How to live in a Czech fairy tale
Is life still possible in cities on the UNESCO World Heritage List? This is the question asked in 2018 by the Czech artist Kateřina Šedá. The stimulus for discussion was the case of Český Krumlov, a fabulously beautiful town in southwestern Bohemia, which had been developing since the 13th century in the meanders of the Vltava River, in the shadow of a castle situated on a high rock.

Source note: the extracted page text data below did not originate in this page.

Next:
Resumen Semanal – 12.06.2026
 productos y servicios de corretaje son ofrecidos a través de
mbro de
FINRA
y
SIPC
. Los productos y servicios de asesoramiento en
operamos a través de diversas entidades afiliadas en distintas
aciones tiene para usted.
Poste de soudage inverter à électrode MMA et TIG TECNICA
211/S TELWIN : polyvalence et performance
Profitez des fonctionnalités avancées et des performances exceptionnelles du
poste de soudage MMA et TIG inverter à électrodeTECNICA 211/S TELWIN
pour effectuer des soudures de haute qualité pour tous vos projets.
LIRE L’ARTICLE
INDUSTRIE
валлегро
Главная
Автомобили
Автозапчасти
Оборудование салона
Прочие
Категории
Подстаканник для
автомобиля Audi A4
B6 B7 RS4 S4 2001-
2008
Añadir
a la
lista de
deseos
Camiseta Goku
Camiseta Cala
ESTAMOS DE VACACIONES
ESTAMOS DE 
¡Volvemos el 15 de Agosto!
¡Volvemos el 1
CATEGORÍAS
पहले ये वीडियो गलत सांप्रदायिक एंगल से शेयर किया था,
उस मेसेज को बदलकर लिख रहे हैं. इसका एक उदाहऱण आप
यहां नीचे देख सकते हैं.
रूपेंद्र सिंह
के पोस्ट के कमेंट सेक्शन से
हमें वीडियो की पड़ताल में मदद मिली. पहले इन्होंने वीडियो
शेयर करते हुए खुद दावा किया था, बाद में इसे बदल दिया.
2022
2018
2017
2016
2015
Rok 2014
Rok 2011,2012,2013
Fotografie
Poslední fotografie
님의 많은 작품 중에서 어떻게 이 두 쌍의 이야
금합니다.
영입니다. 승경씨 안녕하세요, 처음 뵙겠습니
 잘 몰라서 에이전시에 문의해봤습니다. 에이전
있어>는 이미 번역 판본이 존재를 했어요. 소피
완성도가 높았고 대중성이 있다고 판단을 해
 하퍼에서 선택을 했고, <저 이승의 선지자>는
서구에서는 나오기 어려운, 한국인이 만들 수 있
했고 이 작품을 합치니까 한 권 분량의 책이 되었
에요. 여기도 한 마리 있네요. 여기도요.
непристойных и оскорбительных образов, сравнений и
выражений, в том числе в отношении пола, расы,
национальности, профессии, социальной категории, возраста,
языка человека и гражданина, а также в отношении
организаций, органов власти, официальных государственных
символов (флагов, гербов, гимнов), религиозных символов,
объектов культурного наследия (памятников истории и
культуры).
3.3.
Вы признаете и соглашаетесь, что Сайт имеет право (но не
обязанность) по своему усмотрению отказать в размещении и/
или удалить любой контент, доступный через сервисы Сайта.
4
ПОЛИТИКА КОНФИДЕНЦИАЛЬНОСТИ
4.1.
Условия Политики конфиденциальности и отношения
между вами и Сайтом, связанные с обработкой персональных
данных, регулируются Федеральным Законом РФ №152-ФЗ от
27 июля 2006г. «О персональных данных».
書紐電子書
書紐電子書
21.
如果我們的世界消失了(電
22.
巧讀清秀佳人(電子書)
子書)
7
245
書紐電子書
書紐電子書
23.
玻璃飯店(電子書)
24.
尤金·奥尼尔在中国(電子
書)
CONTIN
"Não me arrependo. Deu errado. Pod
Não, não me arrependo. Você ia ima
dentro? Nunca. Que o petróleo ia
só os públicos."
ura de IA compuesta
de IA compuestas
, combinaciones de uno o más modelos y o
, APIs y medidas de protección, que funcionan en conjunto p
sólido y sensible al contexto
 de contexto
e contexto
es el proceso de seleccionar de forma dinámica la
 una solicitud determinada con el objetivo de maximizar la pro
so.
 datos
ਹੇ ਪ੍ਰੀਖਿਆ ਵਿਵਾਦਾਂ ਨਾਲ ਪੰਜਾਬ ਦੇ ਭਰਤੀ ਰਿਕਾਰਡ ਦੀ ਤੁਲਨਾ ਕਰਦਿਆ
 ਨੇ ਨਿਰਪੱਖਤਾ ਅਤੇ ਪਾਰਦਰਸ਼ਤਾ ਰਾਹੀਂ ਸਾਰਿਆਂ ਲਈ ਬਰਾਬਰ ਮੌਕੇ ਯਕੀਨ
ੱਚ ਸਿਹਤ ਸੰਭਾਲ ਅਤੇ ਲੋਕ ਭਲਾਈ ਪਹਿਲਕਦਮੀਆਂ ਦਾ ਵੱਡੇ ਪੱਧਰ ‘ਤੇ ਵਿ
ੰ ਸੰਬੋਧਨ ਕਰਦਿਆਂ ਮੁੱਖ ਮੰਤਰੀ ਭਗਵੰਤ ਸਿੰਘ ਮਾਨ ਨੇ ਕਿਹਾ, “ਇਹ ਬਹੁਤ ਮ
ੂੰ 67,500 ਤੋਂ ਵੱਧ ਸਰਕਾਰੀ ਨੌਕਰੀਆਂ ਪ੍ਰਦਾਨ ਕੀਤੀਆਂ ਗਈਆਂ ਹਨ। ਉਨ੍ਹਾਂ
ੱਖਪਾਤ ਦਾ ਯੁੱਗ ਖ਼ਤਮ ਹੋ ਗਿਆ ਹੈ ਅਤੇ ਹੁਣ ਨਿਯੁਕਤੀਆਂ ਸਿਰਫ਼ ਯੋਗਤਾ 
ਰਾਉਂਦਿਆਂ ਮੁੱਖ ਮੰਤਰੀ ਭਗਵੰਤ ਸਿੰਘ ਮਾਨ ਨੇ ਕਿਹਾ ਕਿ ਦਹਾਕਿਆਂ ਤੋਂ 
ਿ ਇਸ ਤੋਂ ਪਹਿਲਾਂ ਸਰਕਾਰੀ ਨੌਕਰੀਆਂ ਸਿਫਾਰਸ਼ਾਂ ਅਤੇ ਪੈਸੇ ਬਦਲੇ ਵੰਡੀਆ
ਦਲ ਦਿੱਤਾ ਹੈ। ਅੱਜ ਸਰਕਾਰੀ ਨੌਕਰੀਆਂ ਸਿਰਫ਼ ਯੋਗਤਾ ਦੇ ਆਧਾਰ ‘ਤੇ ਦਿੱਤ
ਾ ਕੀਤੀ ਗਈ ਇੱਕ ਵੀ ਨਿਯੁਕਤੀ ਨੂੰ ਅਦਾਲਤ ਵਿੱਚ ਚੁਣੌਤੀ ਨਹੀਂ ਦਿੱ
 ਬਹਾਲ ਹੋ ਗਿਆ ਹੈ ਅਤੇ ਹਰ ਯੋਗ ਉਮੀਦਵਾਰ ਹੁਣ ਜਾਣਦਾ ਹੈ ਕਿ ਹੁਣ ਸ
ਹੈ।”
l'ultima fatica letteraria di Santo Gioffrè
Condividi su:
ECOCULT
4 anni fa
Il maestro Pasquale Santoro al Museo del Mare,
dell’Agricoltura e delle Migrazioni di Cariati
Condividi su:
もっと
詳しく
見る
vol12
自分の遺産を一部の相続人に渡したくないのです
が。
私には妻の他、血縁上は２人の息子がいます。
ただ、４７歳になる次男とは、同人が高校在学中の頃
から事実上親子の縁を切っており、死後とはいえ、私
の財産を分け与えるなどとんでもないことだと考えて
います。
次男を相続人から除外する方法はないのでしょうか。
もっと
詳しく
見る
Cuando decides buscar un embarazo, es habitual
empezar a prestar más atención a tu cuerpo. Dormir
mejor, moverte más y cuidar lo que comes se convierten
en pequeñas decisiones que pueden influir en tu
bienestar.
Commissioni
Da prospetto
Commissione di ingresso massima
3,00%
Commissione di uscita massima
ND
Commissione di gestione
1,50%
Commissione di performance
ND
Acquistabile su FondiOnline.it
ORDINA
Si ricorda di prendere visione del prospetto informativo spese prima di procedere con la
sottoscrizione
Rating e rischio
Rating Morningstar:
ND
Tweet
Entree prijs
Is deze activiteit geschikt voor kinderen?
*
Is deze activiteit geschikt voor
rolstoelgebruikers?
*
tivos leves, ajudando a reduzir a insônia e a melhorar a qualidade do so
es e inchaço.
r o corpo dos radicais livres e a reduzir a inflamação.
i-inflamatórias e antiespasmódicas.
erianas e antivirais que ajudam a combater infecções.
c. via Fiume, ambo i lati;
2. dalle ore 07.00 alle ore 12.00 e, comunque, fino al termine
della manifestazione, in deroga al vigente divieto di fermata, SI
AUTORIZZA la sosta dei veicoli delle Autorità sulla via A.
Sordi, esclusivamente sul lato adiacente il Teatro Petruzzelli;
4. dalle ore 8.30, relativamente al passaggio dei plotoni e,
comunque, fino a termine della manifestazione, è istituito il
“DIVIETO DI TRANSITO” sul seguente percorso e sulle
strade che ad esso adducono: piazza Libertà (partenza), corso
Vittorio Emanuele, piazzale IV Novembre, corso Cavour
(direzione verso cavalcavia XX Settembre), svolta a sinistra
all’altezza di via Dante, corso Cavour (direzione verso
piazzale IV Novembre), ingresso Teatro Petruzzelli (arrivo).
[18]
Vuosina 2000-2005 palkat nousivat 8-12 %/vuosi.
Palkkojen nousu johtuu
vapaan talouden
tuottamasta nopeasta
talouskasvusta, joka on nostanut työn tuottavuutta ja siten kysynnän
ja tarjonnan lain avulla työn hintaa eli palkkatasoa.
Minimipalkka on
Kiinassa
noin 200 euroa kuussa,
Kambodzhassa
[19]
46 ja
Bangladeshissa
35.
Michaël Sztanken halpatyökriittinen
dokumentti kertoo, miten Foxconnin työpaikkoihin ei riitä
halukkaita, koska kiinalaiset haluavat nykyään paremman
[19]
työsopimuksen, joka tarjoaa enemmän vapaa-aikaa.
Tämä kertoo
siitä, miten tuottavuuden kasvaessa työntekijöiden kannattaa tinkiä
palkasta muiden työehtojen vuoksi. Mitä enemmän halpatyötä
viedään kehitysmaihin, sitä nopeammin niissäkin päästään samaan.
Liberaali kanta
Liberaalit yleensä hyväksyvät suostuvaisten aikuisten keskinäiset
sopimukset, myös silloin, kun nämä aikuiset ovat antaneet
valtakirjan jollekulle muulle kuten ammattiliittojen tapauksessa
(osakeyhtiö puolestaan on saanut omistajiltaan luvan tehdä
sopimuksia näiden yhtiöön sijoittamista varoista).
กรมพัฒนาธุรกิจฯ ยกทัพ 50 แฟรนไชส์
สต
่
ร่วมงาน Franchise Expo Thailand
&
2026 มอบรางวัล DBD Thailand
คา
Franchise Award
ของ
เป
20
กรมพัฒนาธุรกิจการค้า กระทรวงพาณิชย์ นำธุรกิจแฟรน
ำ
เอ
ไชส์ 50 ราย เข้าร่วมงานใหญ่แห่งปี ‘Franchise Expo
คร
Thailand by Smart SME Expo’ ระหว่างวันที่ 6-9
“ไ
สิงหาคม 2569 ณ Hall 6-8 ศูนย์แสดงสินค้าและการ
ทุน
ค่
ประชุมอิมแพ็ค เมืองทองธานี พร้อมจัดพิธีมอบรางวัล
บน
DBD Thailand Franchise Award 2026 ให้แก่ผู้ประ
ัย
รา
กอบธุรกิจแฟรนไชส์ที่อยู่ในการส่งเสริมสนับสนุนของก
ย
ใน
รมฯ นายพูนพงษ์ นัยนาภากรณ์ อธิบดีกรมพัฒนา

After entering Krumlov in 1992 on the UNESCO List, narrow streets stretching between medieval, low tenement houses, as well as the courtyards of abandoned monasteries, began to fill with people from all over the world. The historical heart of Krumlov still separated by bends of the river and historic gates, is currently inhabited by just over 200 people. It could be that, occupying 50 hectares of the historic region, Krumlov live in comfortable conditions. However, half a square kilometer, they share with almost a million tourists strolling each year under the windows of their homes. Grocery stores and small handicrafts factories have disappeared from the historic town, and in their place have grown wax figure shops, souvenir shops and cannabis products, and designer boutiques. Resurrected at the castle, led by the director bearing the official title of castellan, baroque theater performances pale in the light of the flashes of thousands of cameras and drown among the advertisements of souvenirs. Relatives visiting Krumlov people ask: "How can you live here? They would have to pay me for it. " Inspired by these doubts, Kateřina Šedá founded the company "UNES-CO", which has its headquarters in a museum dedicated to the former resident there, Egon Schiele. Her not-for-profit, but social and artistic effects project transforms the name of the United Nations Organization for Culture, Arts and Science into the question: "how much (yet) can you bear?" To make the Czechs and foreign tourists aware of the degree of gentrification and the scale of overtourism in Krumlov, the artist employed extras, who in tight spaces between crowds of visitors ostentatiously hung laundry, played football, washed cars and performed everyday activities, showing the lack of normal life in the UNESCO zone. Like Venice, Barcelona, ​​Paris or Krakow, Krumlov is empty during the pandemic. What is its future like? Will it be flooded again with the masses of tourists after quarantine, or will it be reborn as a space teeming with life of the inhabitants? Unfortunately, the latter is probably too beautiful.

In 2019, the case of Cesky Krumlov was the subject of consideration of participants of the 10th edition of the international summer school V4 Heritage Academy organized by the ICC: Management of UNESCO World Heritage Cultural Sites in Visegrad Countries.